Speaker
Description
The rising computational demands of increasing data rates and complex machine learning (ML) algorithms in large-scale scientific experiments have driven the adoption of the Services for Optimized Network Inference on Coprocessors (SONIC) framework. SONIC accelerates ML inference by offloading tasks to local or remote coprocessors, optimizing resource utilization. Its portability across diverse hardware platforms improves data processing and model deployment efficiency in advanced research domains such as high-energy physics (HEP) and multi-messenger astrophysics (MMA). We developed SuperSONIC, a scalable server infrastructure for SONIC that enables the deployment of computationally intensive inference tasks, such as charged particle reconstruction, on Kubernetes clusters equipped with graphics processing units (GPUs). Leveraging NVIDIA’s Triton Inference Server, SuperSONIC decouples client workflows from server infrastructure, standardizing communication, improving throughput, and enabling robust load balancing and monitoring.
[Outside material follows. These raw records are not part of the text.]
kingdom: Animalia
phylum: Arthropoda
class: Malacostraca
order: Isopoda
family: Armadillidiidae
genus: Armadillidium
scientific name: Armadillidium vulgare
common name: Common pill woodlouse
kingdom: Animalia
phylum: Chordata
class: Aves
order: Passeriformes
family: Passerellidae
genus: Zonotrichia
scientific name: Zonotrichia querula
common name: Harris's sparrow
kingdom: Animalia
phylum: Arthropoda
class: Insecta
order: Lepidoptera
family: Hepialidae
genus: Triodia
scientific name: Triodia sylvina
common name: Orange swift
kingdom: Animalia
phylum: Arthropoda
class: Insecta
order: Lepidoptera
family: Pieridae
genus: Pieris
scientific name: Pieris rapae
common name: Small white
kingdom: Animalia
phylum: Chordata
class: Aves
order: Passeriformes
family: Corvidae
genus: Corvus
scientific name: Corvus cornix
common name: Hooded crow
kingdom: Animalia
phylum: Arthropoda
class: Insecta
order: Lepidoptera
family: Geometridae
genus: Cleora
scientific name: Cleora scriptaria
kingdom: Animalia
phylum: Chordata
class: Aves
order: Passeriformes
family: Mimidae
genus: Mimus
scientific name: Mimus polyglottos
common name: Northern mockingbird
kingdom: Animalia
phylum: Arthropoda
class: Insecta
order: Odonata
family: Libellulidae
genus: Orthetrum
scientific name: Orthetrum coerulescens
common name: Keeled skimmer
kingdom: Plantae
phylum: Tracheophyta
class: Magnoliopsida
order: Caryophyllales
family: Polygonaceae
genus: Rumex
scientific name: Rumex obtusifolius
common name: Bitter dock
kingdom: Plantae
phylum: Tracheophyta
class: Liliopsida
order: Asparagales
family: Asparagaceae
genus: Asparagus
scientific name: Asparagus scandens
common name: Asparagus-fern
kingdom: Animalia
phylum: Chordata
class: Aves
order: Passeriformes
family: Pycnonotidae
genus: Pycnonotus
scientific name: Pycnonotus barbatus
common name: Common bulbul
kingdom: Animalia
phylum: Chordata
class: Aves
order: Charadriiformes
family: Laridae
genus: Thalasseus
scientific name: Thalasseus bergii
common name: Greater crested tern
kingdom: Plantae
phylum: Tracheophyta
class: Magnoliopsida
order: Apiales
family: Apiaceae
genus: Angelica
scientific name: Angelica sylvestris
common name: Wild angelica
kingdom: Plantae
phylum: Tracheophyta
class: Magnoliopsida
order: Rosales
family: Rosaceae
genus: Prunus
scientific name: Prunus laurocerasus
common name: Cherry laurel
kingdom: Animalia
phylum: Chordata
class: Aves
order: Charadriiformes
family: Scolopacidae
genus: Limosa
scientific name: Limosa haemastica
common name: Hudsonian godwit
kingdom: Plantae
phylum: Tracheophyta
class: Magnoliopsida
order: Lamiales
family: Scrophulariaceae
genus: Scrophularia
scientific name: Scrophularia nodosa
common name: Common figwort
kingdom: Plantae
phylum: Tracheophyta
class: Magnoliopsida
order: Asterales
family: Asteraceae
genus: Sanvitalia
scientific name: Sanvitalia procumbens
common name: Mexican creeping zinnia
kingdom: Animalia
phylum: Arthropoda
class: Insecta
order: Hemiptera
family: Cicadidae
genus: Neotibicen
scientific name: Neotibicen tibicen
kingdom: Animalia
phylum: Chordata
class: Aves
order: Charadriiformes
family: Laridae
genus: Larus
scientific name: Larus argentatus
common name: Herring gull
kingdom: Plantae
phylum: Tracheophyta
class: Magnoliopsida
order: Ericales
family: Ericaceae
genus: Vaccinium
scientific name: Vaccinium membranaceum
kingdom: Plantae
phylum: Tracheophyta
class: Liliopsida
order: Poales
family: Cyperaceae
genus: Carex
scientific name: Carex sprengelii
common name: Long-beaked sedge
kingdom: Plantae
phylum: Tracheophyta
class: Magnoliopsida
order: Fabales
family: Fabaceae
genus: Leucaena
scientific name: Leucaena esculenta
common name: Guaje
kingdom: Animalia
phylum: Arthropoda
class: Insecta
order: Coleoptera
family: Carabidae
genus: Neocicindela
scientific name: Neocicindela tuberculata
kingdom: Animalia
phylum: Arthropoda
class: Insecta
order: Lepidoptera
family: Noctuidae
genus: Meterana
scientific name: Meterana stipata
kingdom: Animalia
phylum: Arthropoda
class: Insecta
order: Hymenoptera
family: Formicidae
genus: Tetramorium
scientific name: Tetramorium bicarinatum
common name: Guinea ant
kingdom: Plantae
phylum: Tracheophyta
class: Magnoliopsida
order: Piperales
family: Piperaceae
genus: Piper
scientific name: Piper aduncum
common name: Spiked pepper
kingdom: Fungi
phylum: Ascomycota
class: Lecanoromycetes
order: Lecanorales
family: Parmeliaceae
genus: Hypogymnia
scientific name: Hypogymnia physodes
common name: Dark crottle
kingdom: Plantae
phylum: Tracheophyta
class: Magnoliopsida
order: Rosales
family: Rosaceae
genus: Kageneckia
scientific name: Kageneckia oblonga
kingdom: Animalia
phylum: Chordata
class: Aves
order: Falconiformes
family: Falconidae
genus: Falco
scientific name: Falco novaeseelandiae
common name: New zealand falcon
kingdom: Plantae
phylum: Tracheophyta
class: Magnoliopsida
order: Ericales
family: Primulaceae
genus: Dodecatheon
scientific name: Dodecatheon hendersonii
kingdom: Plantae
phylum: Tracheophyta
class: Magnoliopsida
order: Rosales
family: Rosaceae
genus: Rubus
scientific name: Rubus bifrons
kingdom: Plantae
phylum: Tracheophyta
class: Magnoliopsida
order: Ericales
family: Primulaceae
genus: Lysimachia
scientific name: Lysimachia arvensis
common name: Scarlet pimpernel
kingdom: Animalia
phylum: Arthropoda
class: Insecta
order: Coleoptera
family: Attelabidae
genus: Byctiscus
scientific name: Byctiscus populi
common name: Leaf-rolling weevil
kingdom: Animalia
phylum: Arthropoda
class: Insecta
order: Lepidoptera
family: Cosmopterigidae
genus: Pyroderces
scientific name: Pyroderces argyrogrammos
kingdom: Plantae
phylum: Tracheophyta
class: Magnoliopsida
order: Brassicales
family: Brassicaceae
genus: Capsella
SuperSonic has been successfully deployed in production environments, including the CMS and ATLAS experiments at CERN’s Large Hadron Collider, the IceCube Neutrino Observatory, and the LIGO gravitational-wave observatory. It offers a reusable, configurable framework that addresses cloud-native challenges and enhances the efficiency of accelerator-based inference across diverse scientific and industrial applications.